Eigentlich wäre dieses Review schon am 5.8. fällig gewesen. Da haben Concrete Lipstick nämlich dieses wunderbare Band mit Plastik drumherum veröffentlicht. ABER: Ich war definitiv urlaubsreif – auf dem Tape klebt ein Post-It, auf das ich in müder Schrift “VÖ 5.9.” gekritzelt hab’. Jetzt also mit Verspätung, zwei Wochen Sonne und Meer im Herzen und einem Cyanide Pills (also die Band!) Konzert später wird mir klar, das war kein Zufall…
Bei Concrete Lipstick aus Dresden handelt es sich um 3/4 der Band Deep Shining High. Letztere haben bereits im Februar ihr neues Album “Guided By The Blues” veröffentlicht (Ein Review dazu von den Kollegen von Away From Life gibt’s hier). Auch geil, ich muss aber sagen, dass ich sehr erquickt darüber bin, dass diese feinen Menschen wohl Langeweile in der Pandemiezeit hatten und noch ein bisschen mehr Bock weg vom hardcoresken, hin zum schnoddrig hingerotzten ’77er Punk. Das Tape klingt, wie die Band aussieht, Fred Perry Shirt meets Sid Vicous Frise meets Vokuhila mit Schnorres. Musikalisch durfte da jeder auch hörbar mitmischen, vor allem der Bass, ganz hinreißend. Und ey, das klingt alles authentisch as hell, man könnte fast den Eindruck gewinnen, diese Herren haben sich mit der Zeitmaschine nach 2022 ins Hip Gun Studio, wo das Album aufgenommen wurde, verflogen. Die Armen. (Also wegen der miesen Zeit heute, nicht wegen des Studios).
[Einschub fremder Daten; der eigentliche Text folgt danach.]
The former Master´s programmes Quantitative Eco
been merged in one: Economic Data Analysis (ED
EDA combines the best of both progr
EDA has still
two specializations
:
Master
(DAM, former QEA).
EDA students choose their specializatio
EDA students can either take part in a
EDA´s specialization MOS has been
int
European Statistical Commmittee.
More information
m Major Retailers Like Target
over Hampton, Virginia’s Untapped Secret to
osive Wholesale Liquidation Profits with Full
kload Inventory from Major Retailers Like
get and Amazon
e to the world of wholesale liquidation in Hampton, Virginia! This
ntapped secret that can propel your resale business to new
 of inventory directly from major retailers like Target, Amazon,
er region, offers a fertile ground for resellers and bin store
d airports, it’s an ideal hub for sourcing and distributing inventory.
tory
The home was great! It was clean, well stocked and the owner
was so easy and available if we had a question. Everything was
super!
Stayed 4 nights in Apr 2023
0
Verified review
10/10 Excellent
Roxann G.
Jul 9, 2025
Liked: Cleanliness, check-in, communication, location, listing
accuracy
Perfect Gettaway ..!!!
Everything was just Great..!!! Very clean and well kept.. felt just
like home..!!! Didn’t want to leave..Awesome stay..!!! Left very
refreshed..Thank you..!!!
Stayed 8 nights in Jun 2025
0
Nach einem instrumentalen Intro, das Lust auf mehr macht, folgt mit “Crazy Nights” direkt ein Song mit Hitpotential (womit sich der Kreis zum Cyanide Pills Konzert schließt…). “Plants” geht nicht weniger catchy weiter, was für ein geiles Ende! Und jahahaaaaa, jetzt kommt der Bass, grandiosest! Nicht weniger als der Songtitel “Kalsarikännit”. Für dieses Wort muss man die Finnen einfach lieben. Denn es handelt sich dabei um eine Entspannungstechnik und bedeutet übersetzt so viel wie “sich in Unterhosen daheim alleine betrinken” (wer kennt es nicht…). Das letzte Lied “Conspiracy” auf der A-Seite ist einen 1A* Ohrwurm, bei dem die Abscheu über die ganzen Verschwörungskackbratzen und Covididioten in der angewiderten Stimme des Sängers herauszuhören ist und der mit den Worten “I recommend: Suicide” endet. Ok, ich bin verliebt…
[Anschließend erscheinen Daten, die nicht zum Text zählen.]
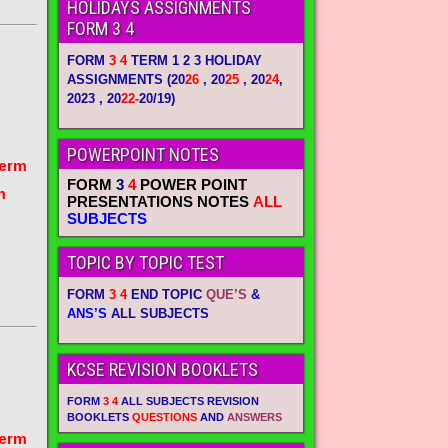
HOLIDAYS ASSIGNMENTS
FORM 3 4
FORM
3 4
TERM 1 2 3 HOLIDAY
ASSIGNMENTS
(20
26
, 20
25
, 20
24
,
2023 , 20
22-
20/19)
POWERPOINT NOTES
term
FORM
3
4
POWER POINT
m
PRESENTATIONS NOTES
ALL
SUBJECTS
TOPIC BY TOPIC TEST
FORM
3 4
END TOPIC
QUE’S
&
ANS’S
ALL SUBJECTS
KCSE REVISION BOOKLETS
FORM
3 4
ALL SUBJECTS REVISION
BOOKLETS
QUESTIONS
AND
ANSWERS
term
Was mag da noch kommen auf Seite B? Noch mehr Hits natürlich!
In “No Salvation” tanzt der Bass mit bedeutungsschwangerem Textinhalt Hand in Hand, “Guys Like This” smootht sich lässig hinterher und “Prisoner Of My Brain” ist auf der B-Seite mein klarer Favorit. Es grenzt geradezu an Frechheit, wie ungeniert hier musikalische Coolness an den Tag gelegt wird, ohne dabei auch nur einen Hauch von Arroganz zu versprühen. “Camp David” und “What’s The Problem” laden zu den letzten 4 Minuten Beinwippen ein und schon ist’s vorbei. Trotz dem ein oder anderen Gitarrensolo bleibt die Spielzeit auf beiden Seiten zusammen knapp unter 20 min., eigentlich Schade. Aber der nächste Lockdown kommt bestimmt. Also Zeit für Nachschub, die Herren!
Die handgestempelten (Credits to Bernd!) Tapes gibt’s über die Bandcampseite von Concrete Lipstick oder im Shop von Running Out Of Tape Records zu kaufen und das solltet ihr auch tun, denn von diesen Bois wird man bestimmt auch in Zukunft noch was hören.